_Directions_.
Below are the records; collect from them each line containing the string "ankle".

_Information given_.
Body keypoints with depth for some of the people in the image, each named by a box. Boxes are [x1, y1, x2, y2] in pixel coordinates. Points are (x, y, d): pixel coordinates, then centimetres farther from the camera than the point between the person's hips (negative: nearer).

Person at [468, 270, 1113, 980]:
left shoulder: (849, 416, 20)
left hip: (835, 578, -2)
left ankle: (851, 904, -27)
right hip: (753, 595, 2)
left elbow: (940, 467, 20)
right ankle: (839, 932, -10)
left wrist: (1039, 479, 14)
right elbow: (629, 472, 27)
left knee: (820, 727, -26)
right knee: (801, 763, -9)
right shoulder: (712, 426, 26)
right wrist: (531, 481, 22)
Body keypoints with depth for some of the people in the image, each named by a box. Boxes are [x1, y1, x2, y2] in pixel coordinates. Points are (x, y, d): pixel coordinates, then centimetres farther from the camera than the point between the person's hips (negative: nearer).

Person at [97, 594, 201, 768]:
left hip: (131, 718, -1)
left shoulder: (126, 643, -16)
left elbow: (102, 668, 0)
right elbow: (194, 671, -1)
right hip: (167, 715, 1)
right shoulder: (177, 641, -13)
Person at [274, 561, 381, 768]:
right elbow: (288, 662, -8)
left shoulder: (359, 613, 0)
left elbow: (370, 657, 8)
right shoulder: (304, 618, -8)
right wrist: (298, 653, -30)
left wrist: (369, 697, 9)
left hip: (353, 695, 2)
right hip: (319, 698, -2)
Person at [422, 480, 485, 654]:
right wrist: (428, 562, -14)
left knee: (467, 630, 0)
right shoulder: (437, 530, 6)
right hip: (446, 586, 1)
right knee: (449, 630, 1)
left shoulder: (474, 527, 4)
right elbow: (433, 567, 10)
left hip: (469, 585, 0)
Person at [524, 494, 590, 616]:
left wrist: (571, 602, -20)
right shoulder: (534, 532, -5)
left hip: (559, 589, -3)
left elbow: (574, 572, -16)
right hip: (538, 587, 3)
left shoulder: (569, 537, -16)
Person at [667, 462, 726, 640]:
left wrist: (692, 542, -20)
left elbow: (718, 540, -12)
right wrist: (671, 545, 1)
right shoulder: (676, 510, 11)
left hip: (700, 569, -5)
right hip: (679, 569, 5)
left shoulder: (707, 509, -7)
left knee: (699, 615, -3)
---
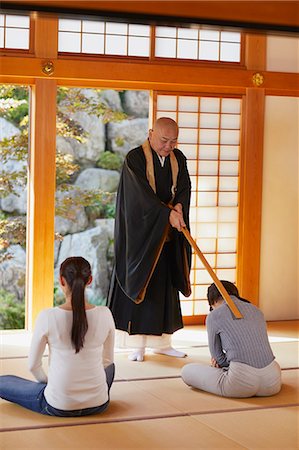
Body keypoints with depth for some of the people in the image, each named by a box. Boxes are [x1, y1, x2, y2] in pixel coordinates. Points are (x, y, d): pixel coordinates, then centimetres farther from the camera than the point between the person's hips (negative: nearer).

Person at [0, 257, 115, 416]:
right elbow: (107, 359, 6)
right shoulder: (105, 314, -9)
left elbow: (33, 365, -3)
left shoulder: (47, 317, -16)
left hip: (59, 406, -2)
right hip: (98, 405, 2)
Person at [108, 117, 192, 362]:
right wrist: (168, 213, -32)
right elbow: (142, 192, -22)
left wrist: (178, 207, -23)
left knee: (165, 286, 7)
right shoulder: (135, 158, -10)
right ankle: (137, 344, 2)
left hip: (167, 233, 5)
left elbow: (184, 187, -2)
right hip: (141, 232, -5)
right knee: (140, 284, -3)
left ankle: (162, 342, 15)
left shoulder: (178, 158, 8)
==
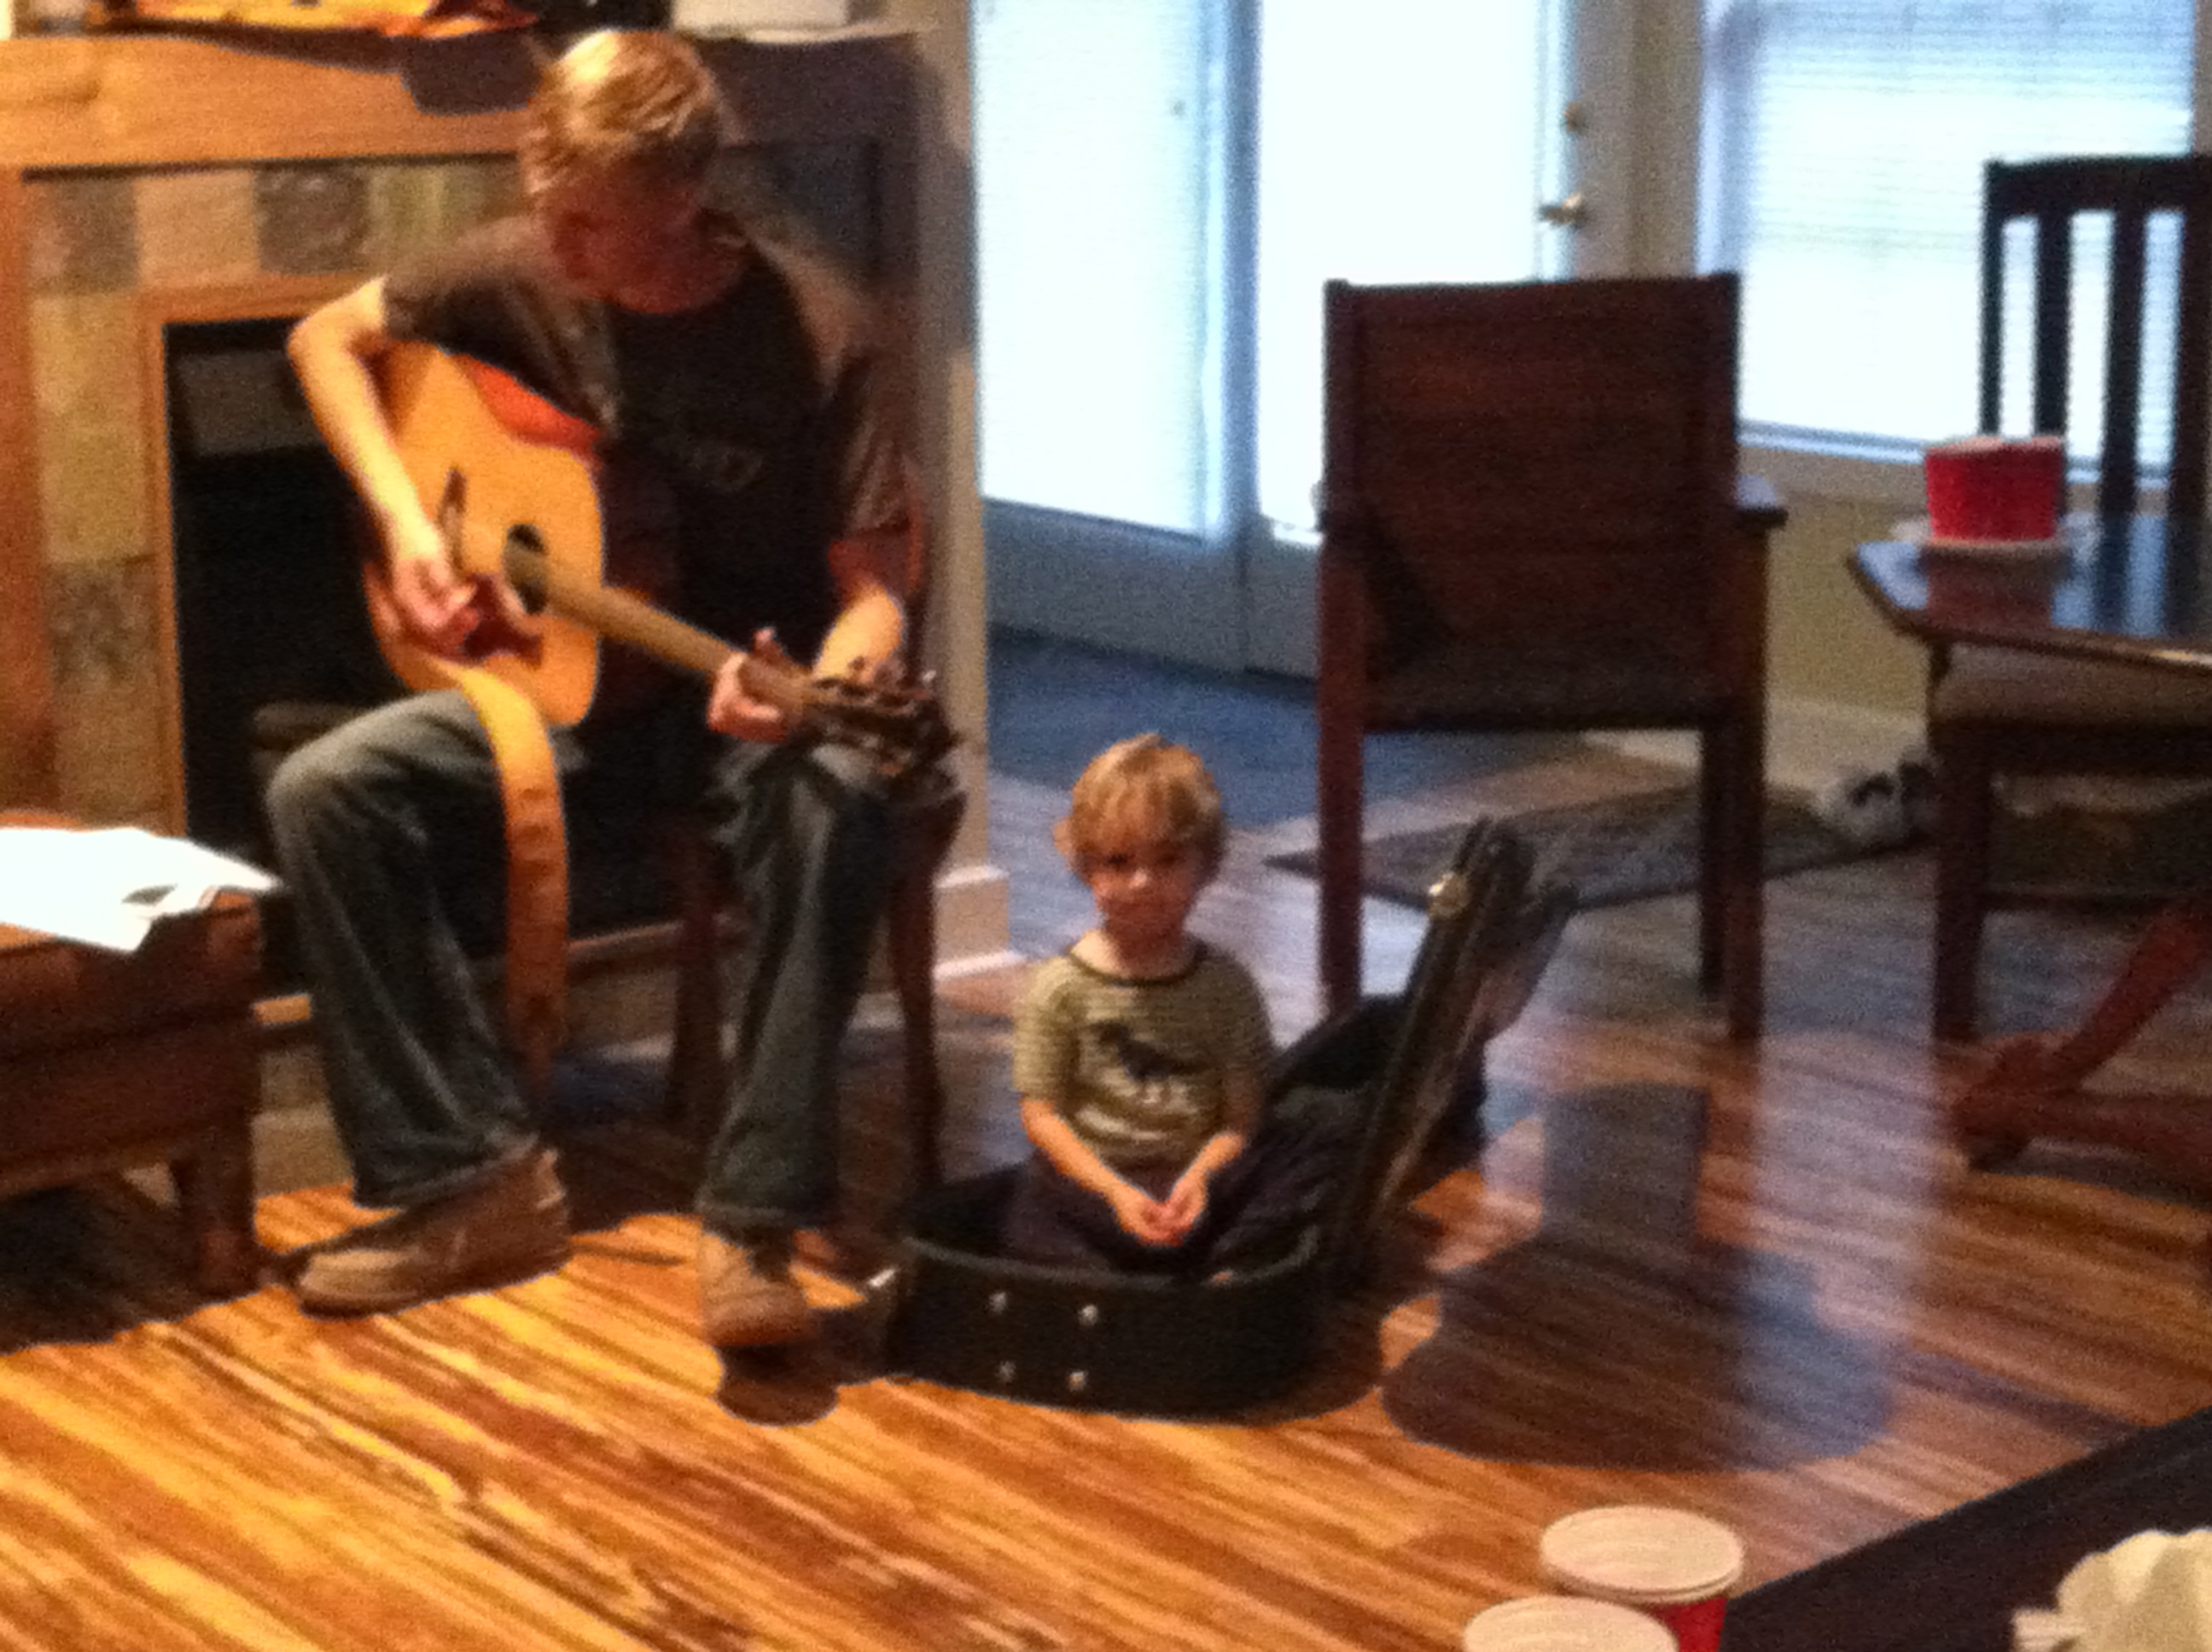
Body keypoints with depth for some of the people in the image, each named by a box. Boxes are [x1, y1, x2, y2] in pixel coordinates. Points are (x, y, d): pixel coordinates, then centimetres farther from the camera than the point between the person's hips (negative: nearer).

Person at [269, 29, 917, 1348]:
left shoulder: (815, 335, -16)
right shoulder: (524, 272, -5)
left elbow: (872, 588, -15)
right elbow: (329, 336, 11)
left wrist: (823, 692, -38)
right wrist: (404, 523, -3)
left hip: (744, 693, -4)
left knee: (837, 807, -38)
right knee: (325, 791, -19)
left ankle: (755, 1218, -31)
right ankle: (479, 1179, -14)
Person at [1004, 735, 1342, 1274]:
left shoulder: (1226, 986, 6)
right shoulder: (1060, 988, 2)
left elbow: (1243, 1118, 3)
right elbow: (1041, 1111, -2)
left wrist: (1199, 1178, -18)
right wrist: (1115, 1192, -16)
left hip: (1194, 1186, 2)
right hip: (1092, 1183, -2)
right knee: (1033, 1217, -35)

_Problem solution_.
left ankle: (851, 904, -27)
right ankle: (839, 932, -10)
right ankle: (137, 344, 2)
left ankle: (162, 342, 15)
left ankle: (755, 1218, -31)
right ankle: (479, 1179, -14)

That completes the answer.